У шимпанзе тоже могут возникать коалиции, но они формируются вокруг особей, ищущих немедленной выгоды для себя, и распадаются сейчас же после удовлетворения собственной выгоды. В обществе шимпанзе коалиции формируются, но каждая коалиция всегда фрагментарна, оппортунистична и нестабильна, и ни одна из них не способна олицетворять «общество» в целом. У шимпанзе не существует коллективно навязанной системы ограничений, надындивидуальной силы, налагающей санкции – нет «правил», нет «закона». Тогда как человеческая культура, особенно в её традиционных формах, прежде всего представляет собой «верховенство закона».
Крис Найт говорит, что, возможно, неандертальцы имеют отношение к спиралевидным раковинам, но, во-первых, неандертальцы не распространяли ракушки по Сети (потому что никакой Сети у них не было), а, во-вторых, они могли тупо подражать кроманьонцам, как, например, в случае мартышки, одевающей на себя человеческие очки.
Крис Найт пишет: "В 1960-х и начале 1970-х годов (Breuil and Lantier 1959; Maringer 1960; Solecki 1975) было широко распространено мнение, что неандертальцы предлагали погребальные дары своим умершим, верили в загробную жизнь, заботились о больных, исповедовали культы медведя и другие тотемные обряды, говорили на сложных языках, охотились на крупную дичь, готовили и делились мясом — и были предшественниками современных людей как в генетическом, так и в культурном плане. Короче говоря, не было никаких радикальных различий между образом жизни неандертальцев и их «современных» потомков.
В последнее время даже давно принятая идея о том, что неандертальцы хоронили своих умерших, была подвергнута сомнению (Gargett, 1989), в то время как другие показали, что у нас есть не более чем разрозненные, фрагментарные и спорные предположения о неандертальских ожерельях или других предметах личного украшения (Chase и Dibble, 1987).
С конца 1960-х годов Льюис Бинфорд начал настойчиво утверждать, что «культура» в её современном понимании не могла возникнуть до верхнепалеолитической революции, и что у неандертальцев были системы расселения и стратегии жизнеобеспечения, совершенно отличные от систем современных охотников-собирателей и других современных людей.
Вывод о том, что местные современные люди и вторгшиеся неандертальцы сосуществовали на Ближнем Востоке бок о бок около 60 000 лет, по-видимому, практически без скрещивания, побудил некоторых авторов (Stringer 1988; Foley 1989) предположить, что эти две группы, должно быть, были совершенно разными видами, а не подвидами Homo sapiens".

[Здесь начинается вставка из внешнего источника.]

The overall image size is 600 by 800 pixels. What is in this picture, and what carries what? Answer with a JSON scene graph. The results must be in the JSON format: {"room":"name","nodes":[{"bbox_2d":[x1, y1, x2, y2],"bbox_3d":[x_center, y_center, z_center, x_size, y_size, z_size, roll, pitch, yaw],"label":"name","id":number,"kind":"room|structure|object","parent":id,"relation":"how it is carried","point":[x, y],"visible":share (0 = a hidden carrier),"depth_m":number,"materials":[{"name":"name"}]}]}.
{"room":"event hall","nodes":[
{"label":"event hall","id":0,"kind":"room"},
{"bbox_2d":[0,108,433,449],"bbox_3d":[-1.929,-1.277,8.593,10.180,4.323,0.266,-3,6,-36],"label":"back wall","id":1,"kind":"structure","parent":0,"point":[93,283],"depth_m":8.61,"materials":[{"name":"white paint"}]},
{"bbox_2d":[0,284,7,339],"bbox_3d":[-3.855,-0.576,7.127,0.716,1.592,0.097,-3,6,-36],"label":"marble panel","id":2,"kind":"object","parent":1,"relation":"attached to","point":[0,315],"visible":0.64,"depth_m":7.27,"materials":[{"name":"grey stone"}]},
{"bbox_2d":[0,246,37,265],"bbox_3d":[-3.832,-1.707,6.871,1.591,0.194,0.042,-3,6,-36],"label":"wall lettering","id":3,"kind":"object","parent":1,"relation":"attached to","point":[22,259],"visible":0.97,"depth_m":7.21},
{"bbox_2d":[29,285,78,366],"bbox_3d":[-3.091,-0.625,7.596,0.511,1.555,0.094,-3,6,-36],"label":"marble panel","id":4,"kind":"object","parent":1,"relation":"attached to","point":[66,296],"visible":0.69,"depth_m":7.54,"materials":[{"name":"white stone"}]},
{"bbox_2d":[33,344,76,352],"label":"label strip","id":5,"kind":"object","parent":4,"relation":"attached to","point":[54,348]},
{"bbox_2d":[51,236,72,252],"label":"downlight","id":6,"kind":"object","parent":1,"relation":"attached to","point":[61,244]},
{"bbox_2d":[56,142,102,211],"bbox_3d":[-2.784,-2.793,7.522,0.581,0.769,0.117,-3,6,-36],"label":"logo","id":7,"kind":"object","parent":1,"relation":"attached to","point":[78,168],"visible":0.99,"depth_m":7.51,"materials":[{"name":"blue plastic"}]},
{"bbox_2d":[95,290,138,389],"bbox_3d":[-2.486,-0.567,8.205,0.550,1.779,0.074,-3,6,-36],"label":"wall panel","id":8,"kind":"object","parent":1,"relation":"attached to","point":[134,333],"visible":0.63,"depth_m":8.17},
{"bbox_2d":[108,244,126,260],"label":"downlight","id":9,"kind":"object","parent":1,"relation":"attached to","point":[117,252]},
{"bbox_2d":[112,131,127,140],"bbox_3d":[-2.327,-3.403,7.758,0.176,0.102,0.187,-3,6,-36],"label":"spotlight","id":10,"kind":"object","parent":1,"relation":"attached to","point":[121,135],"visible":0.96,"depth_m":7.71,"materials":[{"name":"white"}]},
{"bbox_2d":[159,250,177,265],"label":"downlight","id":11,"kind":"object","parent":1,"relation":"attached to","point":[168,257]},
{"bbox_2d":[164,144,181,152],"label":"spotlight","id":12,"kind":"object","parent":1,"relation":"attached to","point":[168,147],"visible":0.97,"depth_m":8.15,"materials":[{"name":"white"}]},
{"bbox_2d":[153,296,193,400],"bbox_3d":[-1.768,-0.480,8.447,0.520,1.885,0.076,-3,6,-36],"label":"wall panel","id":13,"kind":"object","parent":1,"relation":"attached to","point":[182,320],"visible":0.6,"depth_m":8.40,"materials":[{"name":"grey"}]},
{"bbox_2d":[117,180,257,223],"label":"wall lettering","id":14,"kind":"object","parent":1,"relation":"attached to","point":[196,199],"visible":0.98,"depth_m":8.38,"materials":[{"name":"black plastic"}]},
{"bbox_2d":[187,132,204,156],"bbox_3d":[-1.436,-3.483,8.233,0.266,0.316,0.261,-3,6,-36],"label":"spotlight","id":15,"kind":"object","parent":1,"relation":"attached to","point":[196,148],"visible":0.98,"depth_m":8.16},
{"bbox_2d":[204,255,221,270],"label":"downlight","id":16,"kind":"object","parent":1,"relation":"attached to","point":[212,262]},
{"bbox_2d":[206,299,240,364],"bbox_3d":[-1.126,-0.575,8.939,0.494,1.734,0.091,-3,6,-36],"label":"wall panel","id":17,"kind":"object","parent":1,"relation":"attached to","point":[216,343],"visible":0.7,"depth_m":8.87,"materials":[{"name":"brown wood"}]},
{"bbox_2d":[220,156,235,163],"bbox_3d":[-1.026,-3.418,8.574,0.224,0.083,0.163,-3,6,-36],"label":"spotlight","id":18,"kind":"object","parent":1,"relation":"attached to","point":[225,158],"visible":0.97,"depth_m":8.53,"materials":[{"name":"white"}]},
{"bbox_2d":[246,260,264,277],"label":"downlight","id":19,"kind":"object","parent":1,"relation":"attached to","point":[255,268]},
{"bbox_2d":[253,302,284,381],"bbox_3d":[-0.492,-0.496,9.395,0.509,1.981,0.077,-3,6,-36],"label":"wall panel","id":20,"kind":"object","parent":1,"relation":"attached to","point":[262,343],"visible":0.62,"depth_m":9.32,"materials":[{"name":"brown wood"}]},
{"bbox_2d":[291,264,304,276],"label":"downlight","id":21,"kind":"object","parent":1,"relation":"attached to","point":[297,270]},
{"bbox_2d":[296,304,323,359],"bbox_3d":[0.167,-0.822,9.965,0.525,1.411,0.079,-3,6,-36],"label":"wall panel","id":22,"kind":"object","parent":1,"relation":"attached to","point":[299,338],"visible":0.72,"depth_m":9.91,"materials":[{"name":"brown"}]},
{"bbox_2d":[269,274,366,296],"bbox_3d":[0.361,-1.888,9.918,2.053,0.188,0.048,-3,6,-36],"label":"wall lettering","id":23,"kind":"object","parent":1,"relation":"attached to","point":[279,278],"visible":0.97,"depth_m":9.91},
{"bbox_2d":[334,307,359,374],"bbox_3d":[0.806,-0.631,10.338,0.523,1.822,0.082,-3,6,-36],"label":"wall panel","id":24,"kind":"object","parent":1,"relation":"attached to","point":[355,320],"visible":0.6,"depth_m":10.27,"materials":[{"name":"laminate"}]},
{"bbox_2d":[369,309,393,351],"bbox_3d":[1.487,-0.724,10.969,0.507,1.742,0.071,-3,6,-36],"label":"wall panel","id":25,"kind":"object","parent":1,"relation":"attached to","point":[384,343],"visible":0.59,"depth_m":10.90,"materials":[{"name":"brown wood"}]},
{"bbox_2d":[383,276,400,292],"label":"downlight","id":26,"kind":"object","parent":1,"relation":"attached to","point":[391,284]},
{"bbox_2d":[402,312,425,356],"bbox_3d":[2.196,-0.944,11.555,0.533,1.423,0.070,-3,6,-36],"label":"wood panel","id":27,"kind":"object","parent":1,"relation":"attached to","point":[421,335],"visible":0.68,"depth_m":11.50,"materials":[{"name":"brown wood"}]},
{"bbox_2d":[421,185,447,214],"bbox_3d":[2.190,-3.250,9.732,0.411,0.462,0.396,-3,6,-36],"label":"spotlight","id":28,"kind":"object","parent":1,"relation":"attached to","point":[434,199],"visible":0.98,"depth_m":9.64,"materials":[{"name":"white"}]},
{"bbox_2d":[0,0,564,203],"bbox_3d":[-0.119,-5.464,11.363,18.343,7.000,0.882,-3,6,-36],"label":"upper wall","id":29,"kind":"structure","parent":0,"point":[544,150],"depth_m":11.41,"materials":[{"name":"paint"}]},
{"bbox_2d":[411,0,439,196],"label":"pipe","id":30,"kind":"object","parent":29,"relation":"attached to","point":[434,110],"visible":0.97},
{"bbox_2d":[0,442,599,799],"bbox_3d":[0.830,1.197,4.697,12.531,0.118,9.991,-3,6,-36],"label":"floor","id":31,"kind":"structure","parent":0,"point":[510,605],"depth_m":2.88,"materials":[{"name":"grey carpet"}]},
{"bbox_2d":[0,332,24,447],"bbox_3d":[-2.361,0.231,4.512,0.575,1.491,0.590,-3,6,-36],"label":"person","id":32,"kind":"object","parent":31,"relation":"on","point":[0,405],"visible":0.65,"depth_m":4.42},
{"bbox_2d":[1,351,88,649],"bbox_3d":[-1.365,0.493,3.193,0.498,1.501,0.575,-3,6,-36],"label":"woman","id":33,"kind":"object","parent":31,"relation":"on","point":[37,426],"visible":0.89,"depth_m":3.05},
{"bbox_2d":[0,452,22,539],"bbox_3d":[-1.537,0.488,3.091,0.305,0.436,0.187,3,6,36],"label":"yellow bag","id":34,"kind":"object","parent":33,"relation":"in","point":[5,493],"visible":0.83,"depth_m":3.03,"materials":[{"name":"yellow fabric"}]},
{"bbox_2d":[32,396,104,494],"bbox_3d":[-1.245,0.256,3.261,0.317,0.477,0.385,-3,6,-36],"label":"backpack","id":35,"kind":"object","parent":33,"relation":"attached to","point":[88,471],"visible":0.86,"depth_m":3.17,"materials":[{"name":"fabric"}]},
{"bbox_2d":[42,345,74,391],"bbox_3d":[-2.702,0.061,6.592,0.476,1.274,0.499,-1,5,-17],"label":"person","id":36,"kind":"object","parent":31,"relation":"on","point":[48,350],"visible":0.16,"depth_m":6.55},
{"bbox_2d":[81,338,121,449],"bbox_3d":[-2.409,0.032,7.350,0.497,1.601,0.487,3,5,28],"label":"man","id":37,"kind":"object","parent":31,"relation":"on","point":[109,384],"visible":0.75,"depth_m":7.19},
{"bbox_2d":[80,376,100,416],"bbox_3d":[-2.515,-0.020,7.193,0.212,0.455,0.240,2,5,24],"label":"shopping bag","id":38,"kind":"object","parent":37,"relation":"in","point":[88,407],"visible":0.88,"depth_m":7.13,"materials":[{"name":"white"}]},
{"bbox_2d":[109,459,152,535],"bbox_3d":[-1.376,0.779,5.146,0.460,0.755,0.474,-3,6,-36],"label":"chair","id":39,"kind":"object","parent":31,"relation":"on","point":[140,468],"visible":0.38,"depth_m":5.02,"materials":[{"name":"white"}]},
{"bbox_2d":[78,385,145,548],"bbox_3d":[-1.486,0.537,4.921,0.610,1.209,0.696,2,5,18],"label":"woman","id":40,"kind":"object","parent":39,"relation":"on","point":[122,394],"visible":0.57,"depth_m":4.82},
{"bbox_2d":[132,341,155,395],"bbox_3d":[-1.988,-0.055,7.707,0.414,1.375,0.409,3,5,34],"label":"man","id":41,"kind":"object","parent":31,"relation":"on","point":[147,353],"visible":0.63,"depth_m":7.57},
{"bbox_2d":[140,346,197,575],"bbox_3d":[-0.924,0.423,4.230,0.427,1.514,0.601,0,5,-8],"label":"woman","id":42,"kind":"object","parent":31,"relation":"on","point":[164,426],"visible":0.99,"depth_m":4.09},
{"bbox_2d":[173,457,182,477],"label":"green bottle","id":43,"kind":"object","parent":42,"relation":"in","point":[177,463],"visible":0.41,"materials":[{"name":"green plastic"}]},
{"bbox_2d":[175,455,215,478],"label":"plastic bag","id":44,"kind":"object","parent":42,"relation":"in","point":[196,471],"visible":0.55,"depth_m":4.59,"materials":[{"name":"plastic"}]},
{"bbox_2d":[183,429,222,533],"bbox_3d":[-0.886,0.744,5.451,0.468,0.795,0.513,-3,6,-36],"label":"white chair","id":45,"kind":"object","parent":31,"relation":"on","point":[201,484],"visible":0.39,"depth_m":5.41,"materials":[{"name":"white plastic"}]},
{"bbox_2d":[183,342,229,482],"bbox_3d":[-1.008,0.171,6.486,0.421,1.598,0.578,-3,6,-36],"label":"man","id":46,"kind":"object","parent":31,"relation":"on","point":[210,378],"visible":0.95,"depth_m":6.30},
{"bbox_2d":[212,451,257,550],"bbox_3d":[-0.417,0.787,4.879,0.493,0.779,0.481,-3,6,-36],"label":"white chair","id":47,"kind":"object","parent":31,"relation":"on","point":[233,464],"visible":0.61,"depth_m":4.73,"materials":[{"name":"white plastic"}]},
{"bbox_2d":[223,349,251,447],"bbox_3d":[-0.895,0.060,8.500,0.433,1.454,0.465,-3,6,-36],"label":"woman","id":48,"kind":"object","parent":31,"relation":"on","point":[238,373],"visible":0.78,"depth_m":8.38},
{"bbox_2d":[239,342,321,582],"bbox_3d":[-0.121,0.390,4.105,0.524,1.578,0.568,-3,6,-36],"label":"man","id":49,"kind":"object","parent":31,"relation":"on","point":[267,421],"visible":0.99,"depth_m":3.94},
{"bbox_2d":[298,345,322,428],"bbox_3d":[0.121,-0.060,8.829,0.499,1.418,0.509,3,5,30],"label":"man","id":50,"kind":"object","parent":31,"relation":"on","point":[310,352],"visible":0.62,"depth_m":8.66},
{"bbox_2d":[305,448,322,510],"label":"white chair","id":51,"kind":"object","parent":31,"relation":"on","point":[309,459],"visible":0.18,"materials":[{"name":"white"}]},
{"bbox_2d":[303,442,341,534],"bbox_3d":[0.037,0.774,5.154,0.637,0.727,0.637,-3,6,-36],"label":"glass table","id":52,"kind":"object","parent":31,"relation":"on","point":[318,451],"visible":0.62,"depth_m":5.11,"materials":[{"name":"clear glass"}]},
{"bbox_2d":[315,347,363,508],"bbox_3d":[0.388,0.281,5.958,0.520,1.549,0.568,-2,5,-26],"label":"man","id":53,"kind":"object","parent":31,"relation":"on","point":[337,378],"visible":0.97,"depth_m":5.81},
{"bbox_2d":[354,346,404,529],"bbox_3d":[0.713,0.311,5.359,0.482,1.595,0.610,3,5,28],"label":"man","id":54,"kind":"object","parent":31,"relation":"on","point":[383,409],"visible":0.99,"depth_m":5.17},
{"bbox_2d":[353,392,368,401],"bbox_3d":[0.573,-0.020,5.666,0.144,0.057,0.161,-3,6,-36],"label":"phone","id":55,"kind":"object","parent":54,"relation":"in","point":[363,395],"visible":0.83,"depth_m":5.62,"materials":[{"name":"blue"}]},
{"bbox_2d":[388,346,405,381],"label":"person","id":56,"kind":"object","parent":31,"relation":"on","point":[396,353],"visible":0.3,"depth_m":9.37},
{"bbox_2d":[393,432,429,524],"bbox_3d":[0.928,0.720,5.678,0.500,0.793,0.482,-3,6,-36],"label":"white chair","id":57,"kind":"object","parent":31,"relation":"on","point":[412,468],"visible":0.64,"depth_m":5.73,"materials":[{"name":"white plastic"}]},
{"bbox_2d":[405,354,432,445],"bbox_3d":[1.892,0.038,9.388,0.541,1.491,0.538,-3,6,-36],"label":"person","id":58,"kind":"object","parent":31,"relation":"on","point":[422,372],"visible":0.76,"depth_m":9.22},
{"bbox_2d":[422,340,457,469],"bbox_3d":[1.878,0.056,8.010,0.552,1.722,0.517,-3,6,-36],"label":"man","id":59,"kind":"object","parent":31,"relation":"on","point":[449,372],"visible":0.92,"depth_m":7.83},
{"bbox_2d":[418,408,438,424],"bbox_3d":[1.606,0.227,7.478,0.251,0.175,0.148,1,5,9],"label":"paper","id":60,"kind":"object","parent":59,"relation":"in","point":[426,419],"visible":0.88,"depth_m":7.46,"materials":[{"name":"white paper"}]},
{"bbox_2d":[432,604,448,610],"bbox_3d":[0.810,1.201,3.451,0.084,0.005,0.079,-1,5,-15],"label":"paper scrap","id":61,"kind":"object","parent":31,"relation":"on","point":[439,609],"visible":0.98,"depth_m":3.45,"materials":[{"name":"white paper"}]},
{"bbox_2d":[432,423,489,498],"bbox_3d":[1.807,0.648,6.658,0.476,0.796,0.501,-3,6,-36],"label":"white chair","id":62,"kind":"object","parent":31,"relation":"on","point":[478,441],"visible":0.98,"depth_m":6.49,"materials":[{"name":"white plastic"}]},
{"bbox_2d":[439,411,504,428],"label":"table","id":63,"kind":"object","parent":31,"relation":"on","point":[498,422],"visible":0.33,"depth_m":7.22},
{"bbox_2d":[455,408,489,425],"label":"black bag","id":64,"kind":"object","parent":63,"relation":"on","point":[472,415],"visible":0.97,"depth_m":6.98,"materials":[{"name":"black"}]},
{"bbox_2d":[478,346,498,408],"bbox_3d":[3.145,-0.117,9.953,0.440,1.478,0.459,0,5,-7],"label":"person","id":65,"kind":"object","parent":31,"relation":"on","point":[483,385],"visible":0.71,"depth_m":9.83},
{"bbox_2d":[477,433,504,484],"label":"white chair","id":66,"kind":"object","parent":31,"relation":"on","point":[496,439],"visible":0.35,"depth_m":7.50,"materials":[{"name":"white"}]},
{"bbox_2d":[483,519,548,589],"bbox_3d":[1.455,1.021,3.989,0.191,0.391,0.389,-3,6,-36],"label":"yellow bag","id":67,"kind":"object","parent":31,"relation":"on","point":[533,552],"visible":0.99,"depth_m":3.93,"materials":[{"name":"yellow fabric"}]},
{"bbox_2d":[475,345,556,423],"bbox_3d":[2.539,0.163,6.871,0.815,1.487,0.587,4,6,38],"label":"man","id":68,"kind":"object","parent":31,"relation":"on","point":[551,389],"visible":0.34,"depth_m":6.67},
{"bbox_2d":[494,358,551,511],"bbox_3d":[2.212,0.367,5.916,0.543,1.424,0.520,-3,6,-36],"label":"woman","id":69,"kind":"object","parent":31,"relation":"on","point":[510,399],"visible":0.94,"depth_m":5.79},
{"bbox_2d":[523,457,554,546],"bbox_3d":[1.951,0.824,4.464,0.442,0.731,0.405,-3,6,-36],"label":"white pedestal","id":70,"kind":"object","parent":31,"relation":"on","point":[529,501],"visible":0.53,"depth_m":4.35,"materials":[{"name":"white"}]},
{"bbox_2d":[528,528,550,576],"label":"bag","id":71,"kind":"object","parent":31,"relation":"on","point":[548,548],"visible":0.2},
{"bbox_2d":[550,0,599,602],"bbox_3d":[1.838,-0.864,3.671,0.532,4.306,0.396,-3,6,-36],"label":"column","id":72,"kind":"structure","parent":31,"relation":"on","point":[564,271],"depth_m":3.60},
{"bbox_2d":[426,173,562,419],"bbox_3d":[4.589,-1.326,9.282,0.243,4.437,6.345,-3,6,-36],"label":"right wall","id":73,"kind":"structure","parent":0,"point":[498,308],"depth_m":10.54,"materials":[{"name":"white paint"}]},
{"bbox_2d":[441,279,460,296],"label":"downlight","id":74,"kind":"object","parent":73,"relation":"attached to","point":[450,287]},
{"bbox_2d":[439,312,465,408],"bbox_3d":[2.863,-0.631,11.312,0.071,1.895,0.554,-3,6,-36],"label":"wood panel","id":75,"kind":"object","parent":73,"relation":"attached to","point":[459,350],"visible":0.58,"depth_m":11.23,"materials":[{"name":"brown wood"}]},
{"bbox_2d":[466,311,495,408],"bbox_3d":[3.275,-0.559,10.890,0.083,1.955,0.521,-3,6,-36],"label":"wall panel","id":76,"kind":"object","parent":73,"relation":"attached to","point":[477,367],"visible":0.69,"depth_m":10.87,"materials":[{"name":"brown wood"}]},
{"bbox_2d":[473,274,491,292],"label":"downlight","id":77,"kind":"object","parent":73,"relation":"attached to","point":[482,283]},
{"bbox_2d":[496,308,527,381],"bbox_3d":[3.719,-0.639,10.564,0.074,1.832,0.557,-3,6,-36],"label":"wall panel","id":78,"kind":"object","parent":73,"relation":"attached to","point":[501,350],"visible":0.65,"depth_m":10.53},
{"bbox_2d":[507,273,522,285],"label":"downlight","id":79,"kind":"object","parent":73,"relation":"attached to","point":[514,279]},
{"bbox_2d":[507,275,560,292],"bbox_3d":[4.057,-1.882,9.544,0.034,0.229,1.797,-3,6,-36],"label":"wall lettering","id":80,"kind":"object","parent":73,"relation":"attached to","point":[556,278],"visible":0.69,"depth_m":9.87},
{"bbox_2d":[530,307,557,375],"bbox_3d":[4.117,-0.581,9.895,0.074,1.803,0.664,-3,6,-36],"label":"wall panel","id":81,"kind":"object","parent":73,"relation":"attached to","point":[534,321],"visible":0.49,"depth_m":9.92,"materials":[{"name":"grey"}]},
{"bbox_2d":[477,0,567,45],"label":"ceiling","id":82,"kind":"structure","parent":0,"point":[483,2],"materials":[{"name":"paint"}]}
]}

И далее Крис Найт говорит о влиянии недавно прибывших современных людей на древний образ жизни неандертальцев. "Похоже, что отступающие неандертальцы в конце концов начали перенимать продвинутые модели изготовления орудий у вновь прибывших кроманьонцев, хотя это не помешало им вымереть несколько тысяч лет спустя (Harrold 1989). Поздние неандертальцы в каждом обитаемом европейском регионе, похоже, были в принципе способны на практически любое символическое изобретение. Но каждое из их самых неожиданно «современных» художественных или иных достижений — многие из которых Маршак (1989) прекрасно задокументировал для нас — похоже, происходило только локально, обычно исчезая в месте своего происхождения, прежде чем стало частью культурного наследия всех неандертальцев как таковых. В этом и заключался главный неандертальский недостаток".
То есть, у неандертальцев не было глобальной Сети, по которой распространяются все полезные изобретения. А у кроманьонцев она была, хотя, конечно, в самом зачаточном состоянии. Самый наглядный пример функционирования этой Сети — практически одновременное появление верхнепалеолитических однотипных "венер" на территории от Пиренеев до Байкала.